Task directions –
Scan the records for the string "ULTRA", then copy each line that has it.

Data records –
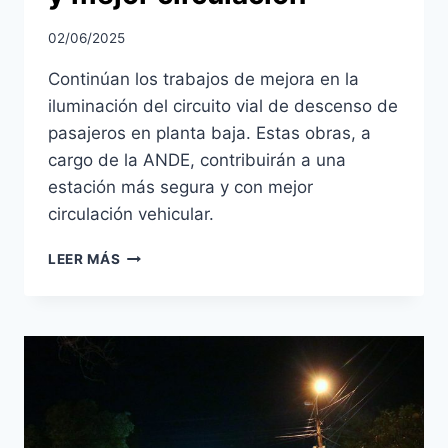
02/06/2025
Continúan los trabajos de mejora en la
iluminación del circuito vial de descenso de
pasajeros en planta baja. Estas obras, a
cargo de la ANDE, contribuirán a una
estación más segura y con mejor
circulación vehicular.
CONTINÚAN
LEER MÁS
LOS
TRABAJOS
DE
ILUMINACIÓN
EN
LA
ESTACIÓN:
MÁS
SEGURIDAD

==

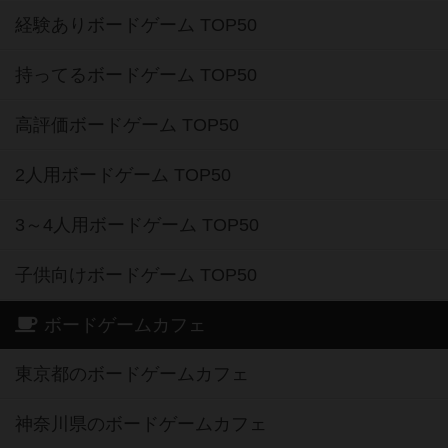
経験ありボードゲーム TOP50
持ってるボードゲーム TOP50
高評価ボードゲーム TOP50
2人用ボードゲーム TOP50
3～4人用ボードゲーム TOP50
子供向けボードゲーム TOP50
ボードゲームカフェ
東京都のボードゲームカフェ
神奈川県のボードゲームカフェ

...

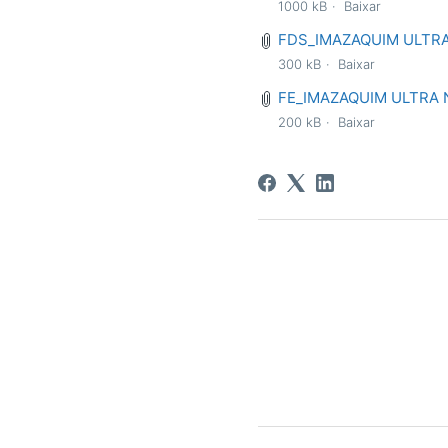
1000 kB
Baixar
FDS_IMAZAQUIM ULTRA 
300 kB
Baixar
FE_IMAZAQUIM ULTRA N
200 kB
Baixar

Answer section –
FDS_IMAZAQUIM ULTRA 
FE_IMAZAQUIM ULTRA N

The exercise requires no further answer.